| What the task asks |
Give only the number of lines in the following entries where "Right" appears.

* * * * * * * * *

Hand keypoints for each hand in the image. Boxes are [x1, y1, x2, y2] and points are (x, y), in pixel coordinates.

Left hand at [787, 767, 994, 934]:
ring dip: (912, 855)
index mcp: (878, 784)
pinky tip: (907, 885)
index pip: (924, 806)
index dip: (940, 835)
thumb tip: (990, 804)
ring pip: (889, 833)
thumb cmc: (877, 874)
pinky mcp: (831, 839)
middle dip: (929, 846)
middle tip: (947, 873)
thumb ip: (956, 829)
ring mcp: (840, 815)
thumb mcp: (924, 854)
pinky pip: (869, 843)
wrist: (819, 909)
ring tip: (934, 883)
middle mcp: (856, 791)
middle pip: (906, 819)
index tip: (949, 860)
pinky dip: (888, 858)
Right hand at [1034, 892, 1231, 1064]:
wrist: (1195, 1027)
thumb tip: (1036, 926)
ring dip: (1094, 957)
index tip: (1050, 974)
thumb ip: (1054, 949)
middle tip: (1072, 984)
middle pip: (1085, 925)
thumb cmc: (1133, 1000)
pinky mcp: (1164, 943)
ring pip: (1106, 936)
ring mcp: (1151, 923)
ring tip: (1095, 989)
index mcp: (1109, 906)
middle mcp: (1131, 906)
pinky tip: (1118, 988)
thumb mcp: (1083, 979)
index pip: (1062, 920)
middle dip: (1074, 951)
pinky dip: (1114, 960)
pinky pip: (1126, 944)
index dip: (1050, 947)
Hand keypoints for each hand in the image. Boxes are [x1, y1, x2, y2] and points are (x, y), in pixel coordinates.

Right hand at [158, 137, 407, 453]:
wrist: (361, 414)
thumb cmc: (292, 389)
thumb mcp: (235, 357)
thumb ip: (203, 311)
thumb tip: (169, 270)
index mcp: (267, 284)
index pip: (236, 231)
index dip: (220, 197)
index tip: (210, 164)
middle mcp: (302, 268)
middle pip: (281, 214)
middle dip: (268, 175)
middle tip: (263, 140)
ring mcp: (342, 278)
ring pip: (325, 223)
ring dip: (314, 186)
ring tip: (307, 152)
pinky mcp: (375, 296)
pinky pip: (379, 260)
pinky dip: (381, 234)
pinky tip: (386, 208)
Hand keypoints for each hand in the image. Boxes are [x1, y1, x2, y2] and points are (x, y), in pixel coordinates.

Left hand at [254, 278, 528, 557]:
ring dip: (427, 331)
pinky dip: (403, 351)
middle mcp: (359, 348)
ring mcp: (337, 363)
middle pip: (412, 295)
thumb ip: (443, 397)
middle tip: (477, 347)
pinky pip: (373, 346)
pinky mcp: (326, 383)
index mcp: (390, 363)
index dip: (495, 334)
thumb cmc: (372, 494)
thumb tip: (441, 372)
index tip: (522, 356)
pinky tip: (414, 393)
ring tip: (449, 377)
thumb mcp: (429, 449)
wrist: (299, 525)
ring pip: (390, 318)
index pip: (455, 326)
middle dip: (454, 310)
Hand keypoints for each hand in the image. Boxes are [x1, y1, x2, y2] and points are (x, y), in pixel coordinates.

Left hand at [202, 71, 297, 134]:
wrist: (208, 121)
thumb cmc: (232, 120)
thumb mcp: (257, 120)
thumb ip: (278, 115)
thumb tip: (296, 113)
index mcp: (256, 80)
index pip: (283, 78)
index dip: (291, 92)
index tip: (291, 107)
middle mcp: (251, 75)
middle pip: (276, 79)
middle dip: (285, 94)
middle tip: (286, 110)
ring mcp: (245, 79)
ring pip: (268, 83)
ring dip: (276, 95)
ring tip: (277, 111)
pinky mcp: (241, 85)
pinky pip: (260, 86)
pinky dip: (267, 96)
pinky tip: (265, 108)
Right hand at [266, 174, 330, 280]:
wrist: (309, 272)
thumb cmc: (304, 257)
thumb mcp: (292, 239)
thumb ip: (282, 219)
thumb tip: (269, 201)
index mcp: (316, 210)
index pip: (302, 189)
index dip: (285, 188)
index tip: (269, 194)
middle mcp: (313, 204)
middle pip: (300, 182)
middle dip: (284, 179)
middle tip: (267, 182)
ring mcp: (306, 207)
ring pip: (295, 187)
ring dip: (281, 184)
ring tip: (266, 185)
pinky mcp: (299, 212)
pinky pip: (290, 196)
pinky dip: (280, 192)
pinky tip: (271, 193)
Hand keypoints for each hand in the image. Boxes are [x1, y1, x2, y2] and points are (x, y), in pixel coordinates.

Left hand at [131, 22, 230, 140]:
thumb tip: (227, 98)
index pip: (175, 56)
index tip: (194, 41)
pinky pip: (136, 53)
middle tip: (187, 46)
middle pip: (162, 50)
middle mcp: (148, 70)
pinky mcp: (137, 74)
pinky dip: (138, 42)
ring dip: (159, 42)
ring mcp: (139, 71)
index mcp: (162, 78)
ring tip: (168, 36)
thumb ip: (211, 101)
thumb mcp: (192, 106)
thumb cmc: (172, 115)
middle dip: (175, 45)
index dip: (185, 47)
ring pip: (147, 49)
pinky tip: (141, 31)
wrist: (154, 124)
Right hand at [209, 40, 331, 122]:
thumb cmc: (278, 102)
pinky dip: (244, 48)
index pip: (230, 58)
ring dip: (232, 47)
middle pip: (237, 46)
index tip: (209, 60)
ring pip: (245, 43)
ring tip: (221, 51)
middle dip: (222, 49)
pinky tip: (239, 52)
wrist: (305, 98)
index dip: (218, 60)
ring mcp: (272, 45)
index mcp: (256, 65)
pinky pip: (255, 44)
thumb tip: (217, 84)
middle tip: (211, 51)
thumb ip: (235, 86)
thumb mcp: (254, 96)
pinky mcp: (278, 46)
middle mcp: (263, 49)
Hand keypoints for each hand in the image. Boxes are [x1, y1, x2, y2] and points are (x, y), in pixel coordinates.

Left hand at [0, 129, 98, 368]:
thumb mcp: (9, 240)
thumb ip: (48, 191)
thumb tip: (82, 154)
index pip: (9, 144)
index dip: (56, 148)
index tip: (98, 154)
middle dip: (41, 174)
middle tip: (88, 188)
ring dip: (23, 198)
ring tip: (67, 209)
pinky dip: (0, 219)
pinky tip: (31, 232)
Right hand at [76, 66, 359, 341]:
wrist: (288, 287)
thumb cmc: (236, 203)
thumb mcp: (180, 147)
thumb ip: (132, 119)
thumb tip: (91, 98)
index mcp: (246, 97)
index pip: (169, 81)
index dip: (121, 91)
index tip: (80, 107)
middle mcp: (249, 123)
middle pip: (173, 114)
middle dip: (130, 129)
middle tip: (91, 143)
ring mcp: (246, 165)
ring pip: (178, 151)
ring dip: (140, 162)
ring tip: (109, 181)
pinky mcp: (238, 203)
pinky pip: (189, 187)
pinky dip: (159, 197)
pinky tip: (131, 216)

* * * * * * * * *

| Solution for this task |
5